Mahtani and Ramnani say they hope to inspire the next generation to leverage technology and innovation to deliver financial services at scale to the bottom of the pyramid.
However, interestingly the pair say they are not done as “operators” yet and see the current market downturn as an opportunity.
Ramnani says he believes that “the world of fintech has come back to reality, and that’s healthy and positive for the long-term. The dissipation of hype around the sector and the repair of the distortion that overly cheap capital created, will weed out weaker business models and allow technology-driven financial services companies with sustainable business models who are focused on a long-term vision to come to the forefront again.”
This has encouraged the pair to more aggressively move forward with their plans to take their ambition to the next level. They plan to launch a mobile financial platform and super app across emerging markets.
They insist that the business will be solely funded and owned by them (and their team) and built as a long-term, sustainable financial services business that leverages technology. They also say they will not accept any of the traditional venture capital funding that they believe can sometimes misguide entrepreneurs’ decision-making and long-term thinking.

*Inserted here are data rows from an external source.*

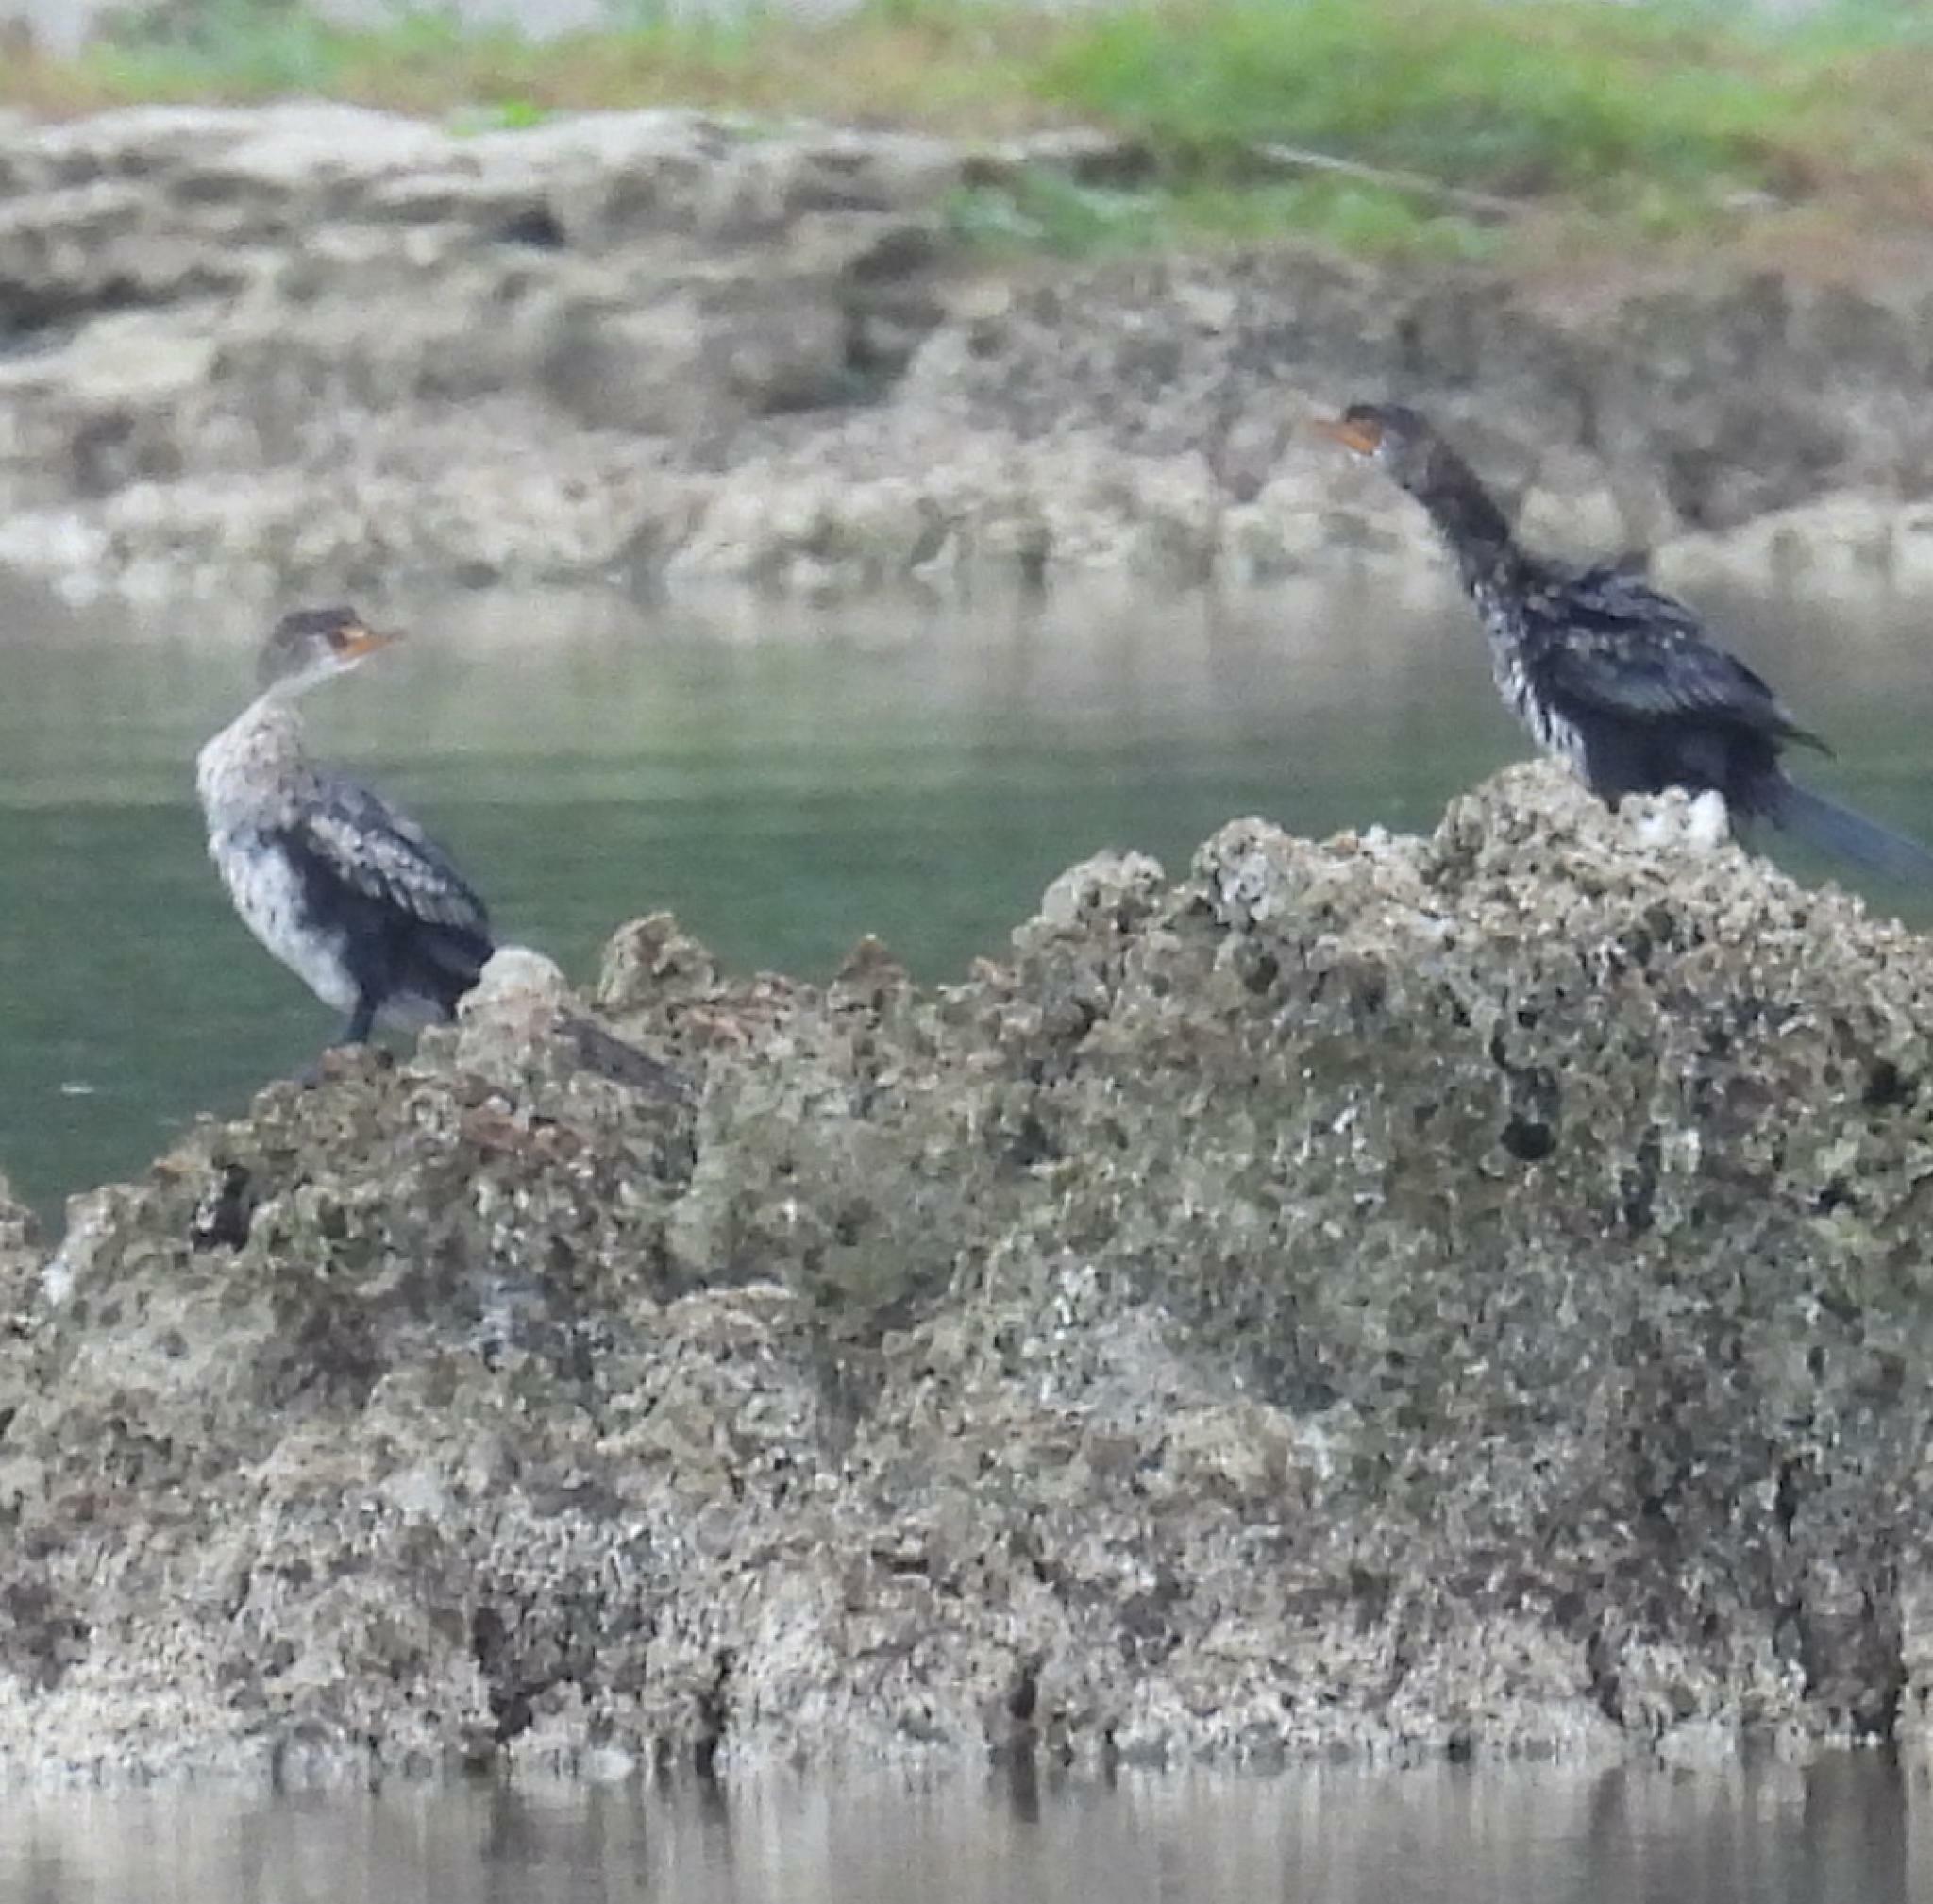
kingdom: Animalia
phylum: Chordata
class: Aves
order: Suliformes
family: Phalacrocoracidae
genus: Microcarbo
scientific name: Microcarbo africanus
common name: Long-tailed cormorant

Mahtani says they have built a team of experienced and dynamic product managers, designers and engineers. That team has developed a core-banking system with omnichannel offerings, including native mobile apps and AI-driven chatbot functionality, from scratch with a multimillion-dollar investment on just research and development over the last 2 years.
The pair say they are in the process of obtaining multiple licenses from various central banks. They also plan to leverage their existing independent online and mobile commerce, entertainment and media businesses to deliver an exciting mobile internet ecosystem that will offer incremental value to potentially “tens of millions, if not hundreds of millions of customers.”